In this article we will learn what is classification and basic concepts of supervised classification. We will also discuss briefly about various types of supervised classification algorithms used for classifying remote sensing images.
Classification in simple terms can be defined as an arrangement or process of arranging various objects (items, features in images etc.) into different groups which are similar in nature.
Digital Image Classification is the process where pixels of the image are grouped into different categories i.e., different classes based on pixel values. The groups or classes which are formed in this process generally exhibit similar properties. Because, pixels present in a class will generally possess values (Digital Numbers or DNs) in the same range and generally represent a single class such as water body or vegetation etc.
Different Types of Digital Image Classification:
Compared to conventional images which we capture or come across in day to day life, remote sensing images are very large in dimension. They represent a large amount of area and contain large number of pixels. Classifying or grouping pixels of that quantity manually is extremely laborious and complex.

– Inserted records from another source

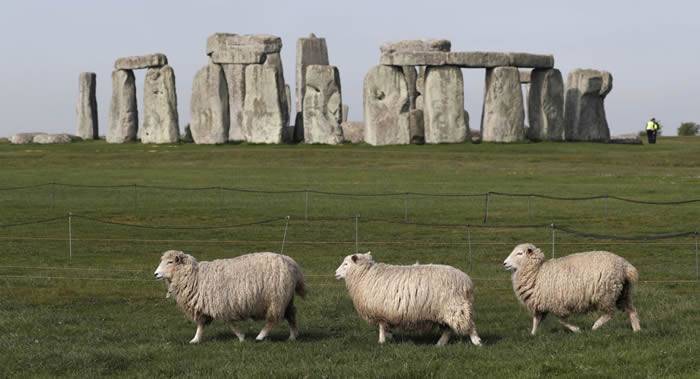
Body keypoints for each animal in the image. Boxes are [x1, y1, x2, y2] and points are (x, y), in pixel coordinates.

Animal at [153, 251, 306, 346]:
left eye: (170, 262)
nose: (155, 274)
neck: (195, 277)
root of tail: (291, 263)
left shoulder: (222, 304)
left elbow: (230, 323)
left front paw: (241, 337)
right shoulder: (204, 306)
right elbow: (201, 325)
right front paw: (195, 340)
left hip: (276, 299)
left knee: (272, 320)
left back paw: (260, 336)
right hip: (286, 298)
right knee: (291, 314)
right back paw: (292, 337)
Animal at [334, 252, 482, 348]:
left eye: (346, 264)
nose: (335, 273)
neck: (365, 275)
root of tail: (466, 281)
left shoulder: (380, 310)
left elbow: (381, 327)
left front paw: (381, 342)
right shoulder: (387, 313)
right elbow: (386, 327)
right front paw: (389, 337)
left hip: (456, 307)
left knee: (469, 325)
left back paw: (477, 342)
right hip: (443, 311)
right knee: (448, 330)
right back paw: (439, 344)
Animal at [504, 243, 640, 336]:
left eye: (519, 253)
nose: (504, 263)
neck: (537, 273)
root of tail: (624, 265)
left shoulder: (556, 304)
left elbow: (562, 320)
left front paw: (576, 329)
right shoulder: (541, 304)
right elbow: (536, 321)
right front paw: (532, 335)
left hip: (606, 294)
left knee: (610, 313)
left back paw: (595, 326)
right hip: (623, 293)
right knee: (631, 310)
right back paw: (637, 330)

Hence, we rely on computer based mathematical algorithms which will classify the image pixels based on the spectral information (DNs). These mathematical algorithms are called as classification algorithms and are applied on the image using GIS tools, or through other image processing libraries such as opencv etc.
Digital Image Classification Algorithms are broadly divided into 2 types;
- Supervised Classification Algorithms
- Unsupervised Classification Algorithms
Supervised Classification of Images:
Supervised classification is performed in 3 different stages.
- Training Stage
- Classification Stage
- Output and Accuracy evaluation stage
Training stage requires an analyst to identify training samples for various classes. Training samples are used for developing a numerical description of the spectral attributes of each landcover class in the study area.

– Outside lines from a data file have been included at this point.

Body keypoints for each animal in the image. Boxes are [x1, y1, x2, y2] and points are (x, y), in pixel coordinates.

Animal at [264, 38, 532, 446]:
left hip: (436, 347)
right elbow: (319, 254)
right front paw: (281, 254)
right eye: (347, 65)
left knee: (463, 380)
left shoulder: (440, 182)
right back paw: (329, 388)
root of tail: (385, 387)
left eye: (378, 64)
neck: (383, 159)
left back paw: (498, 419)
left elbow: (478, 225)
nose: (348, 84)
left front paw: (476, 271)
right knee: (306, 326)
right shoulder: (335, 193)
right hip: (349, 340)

A spectral signature created based on the training samples is used for classifying the pixels into different land cover classes. For grouping pixels into different classes, algorithms are used such as parallelepiped classifier, minimum distance to mean classifier, Maximum liklihood classifier etc.
Each classifier follows a series of steps for classifying the pixels into different groups. In the below section minimum distance to mean classifier is explained.

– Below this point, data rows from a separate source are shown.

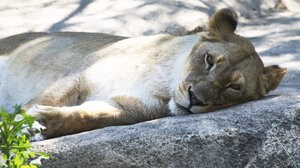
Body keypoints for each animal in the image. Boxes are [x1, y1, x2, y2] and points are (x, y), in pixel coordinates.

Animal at [0, 9, 286, 140]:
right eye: (209, 59)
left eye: (234, 88)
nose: (195, 99)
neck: (163, 76)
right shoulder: (77, 77)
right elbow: (34, 104)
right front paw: (15, 128)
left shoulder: (125, 108)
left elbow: (86, 117)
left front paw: (41, 123)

Minimum distance to mean classifier:
This is one of the simplest techniques present in supervised classification. In this method, Digital Number (DN) values of pixels representing the training samples are plotted as scattergram (chart). It can be observed in the scattergram, DN values of training samples representing same class are likely to be present very nearby in the form of a cluster.
Now, Mean value of DN’s for different clusters (group of pixels formed based on training samples data) can be computed from the multispectral data which is present in the form of scattergram. Distance from DN of an unknown pixel to the clusters mean are calculated using difference or distance measuring techniques. Based on this distance value, a pixel is assigned to the cluster with which it is having minimum.
In this fashion, all pixels in the image are assigned to one of the clusters and labels are assigned. Hence, this method is called as minimum distance to mean classifier technique.
Various methods used for calculating the distance are as follows:
- Euclidean distance
- Normalized euclidean distance
- Mahalabonis distance etc.
Output and Accuracy Evaluation Stage:
Classification accuracy has to be evaluated for completing the classification of various landcover landuse classes in the image. There are various techniques for accuracy evaluation. Error matrix is one of the popular methods for evaluating the classification accuracy.
In this assessment, certain amount of samples (pixels) representing each class are selected from the image without any bias. This classified data from the image is checked with the actual ground observation data. The details of matching and non-matching are arranged in the form of a matrix.
Using the matrix different statistics related to classification accuracy i.e., overall accuracy, users accuracy, producers accuracy etc., are evaluated. These metrics indicate the level of agreement of map with the actual ground data.